| YOUR OBJECTIVE |
The answer must consist of each line below that contains the word "down", copied in full.
** Opening DATA SUPPLIED block **
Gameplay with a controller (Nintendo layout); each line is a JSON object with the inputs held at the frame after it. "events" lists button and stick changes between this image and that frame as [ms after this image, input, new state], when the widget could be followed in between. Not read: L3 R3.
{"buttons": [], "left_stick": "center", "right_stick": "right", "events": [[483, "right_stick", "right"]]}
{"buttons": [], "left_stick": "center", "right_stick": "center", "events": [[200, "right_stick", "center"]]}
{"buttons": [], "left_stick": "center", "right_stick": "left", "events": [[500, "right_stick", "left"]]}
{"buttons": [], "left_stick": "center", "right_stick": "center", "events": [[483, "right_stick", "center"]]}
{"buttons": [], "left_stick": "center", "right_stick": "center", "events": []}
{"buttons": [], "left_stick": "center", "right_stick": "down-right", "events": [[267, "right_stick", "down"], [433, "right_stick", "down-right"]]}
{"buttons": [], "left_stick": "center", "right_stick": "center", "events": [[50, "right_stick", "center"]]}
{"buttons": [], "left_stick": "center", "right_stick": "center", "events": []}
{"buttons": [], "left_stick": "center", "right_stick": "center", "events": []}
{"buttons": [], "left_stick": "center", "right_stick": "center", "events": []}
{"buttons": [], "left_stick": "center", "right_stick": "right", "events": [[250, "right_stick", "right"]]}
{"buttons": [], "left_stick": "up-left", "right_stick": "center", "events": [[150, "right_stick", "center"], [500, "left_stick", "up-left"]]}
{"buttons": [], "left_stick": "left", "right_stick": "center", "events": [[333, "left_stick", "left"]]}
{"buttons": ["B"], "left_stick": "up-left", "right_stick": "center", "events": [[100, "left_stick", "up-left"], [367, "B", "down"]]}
** Closing DATA SUPPLIED block **
| TASK ANSWER |
{"buttons": [], "left_stick": "center", "right_stick": "down-right", "events": [[267, "right_stick", "down"], [433, "right_stick", "down-right"]]}
{"buttons": ["B"], "left_stick": "up-left", "right_stick": "center", "events": [[100, "left_stick", "up-left"], [367, "B", "down"]]}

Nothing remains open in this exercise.